[Opening Information given section]
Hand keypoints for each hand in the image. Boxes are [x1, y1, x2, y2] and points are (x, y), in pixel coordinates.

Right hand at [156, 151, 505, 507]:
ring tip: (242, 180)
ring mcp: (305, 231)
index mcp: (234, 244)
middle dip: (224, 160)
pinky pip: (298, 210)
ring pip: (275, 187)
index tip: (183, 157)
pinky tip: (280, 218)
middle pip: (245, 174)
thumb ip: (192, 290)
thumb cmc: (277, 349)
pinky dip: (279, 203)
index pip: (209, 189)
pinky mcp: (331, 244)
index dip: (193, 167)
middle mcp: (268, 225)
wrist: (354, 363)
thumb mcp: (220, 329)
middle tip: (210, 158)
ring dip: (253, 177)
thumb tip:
[Closing Information given section]
Problem:
Repeat all entries. Match them exactly.

Written reply:
Hand keypoints for each hand in the image. Boxes are [x1, y1, x2, y2] and points are (x, y), in pixel coordinates.

Right hand at [156, 151, 505, 507]:
ring tip: (242, 180)
ring mcp: (305, 231)
index mcp: (234, 244)
middle dip: (224, 160)
pinky pip: (298, 210)
ring pip: (275, 187)
index tip: (183, 157)
pinky tip: (280, 218)
middle pip: (245, 174)
thumb ip: (192, 290)
thumb cmc: (277, 349)
pinky dip: (279, 203)
index pip: (209, 189)
pinky mcp: (331, 244)
index dip: (193, 167)
middle mcp: (268, 225)
wrist: (354, 363)
thumb mcp: (220, 329)
middle tip: (210, 158)
ring dip: (253, 177)
thumb tip:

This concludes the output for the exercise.